UFS Keeps On Ticking

Oops, we made a mistake. That's the message the New York Stock Exchange delivered last week to U.S. Foodservice when it told the Columbia, Md., food distributor that it wouldn't be able to use "USF" as its ticker symbol after all. Despite months of research, the NYSE later discovered that the "USF" is being reserved for another company. "We apologize to U.S. Foodservice and its shareholders for any confusion that our error may have caused," said Catherine R. Kinney of the NYSE. Meanwhile, U.S. Foodservice will retain its current symbol of UFS. As for which lucky company gets the new symbol, neither U.S. Foodservice nor the NYSE is talking.

-- Judith Evans


"Forty-eight is actually less than I would have thought."

-- Rick Rahim, president of VMC Communications, on the number of complaints brought against his Falls Church wireless communications company by the Better Business Bureau.

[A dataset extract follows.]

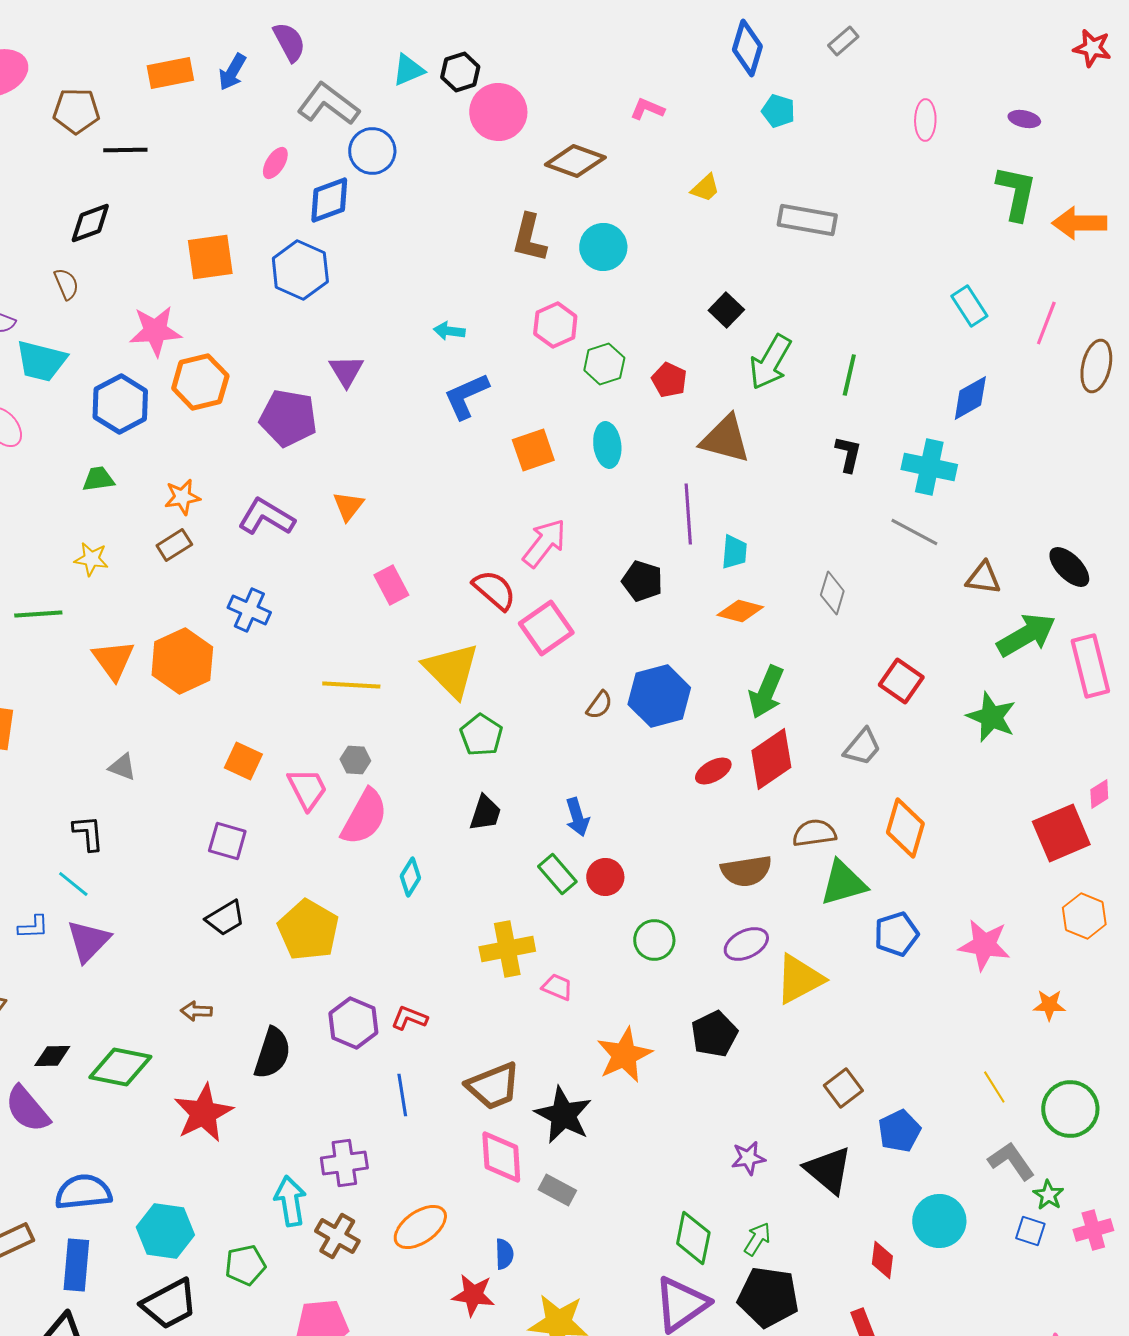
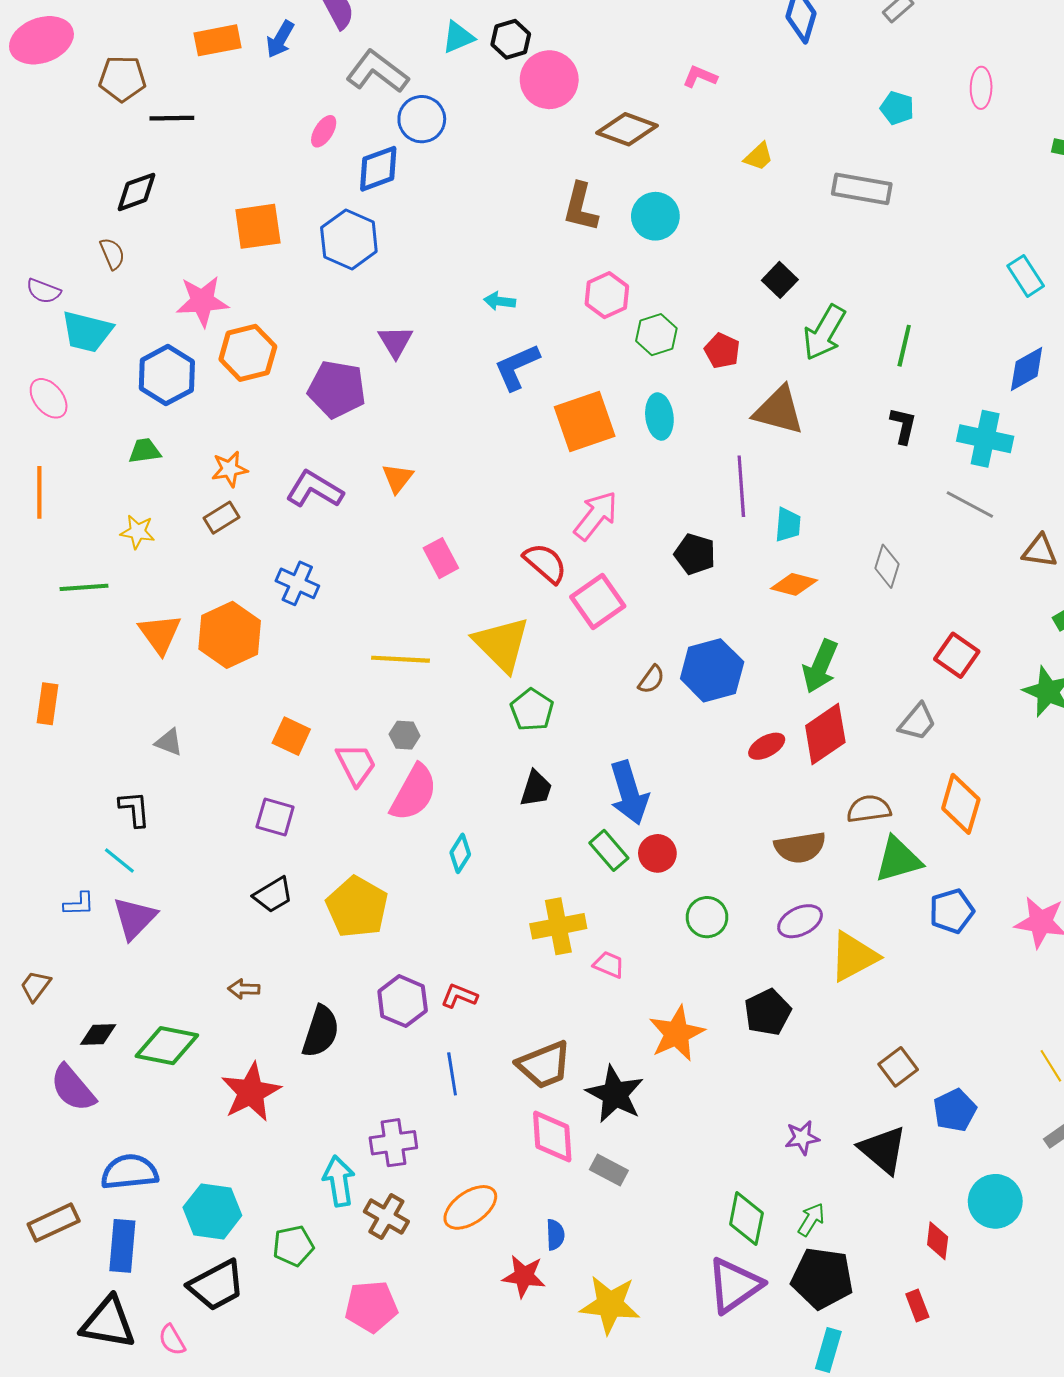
cyan pentagon: (778, 111) -> (897, 108), moved
orange square: (533, 450) -> (585, 422), size x1.4
blue arrow: (577, 817) -> (629, 793), size x1.6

CAPTION: The Biz Side of Life: Crystal Catlett from Woodrow Wilson High School, John Welch of Herndon High School and Brandon Butler of Wilson participate in a role-playing exercise Friday, the last day of a two-week-long Summer Business Institute at American University. The university's Kogod School of Business sponsored the program, which exposed 30 area high schoolers to the business world through lectures on topics including international finance, marketing and accounting. The group also went on a number of field trips, including jaunts to the World Bank, Freddie Mac and Nasdaq. Good fodder for that "how I spent my summer vacation" essay.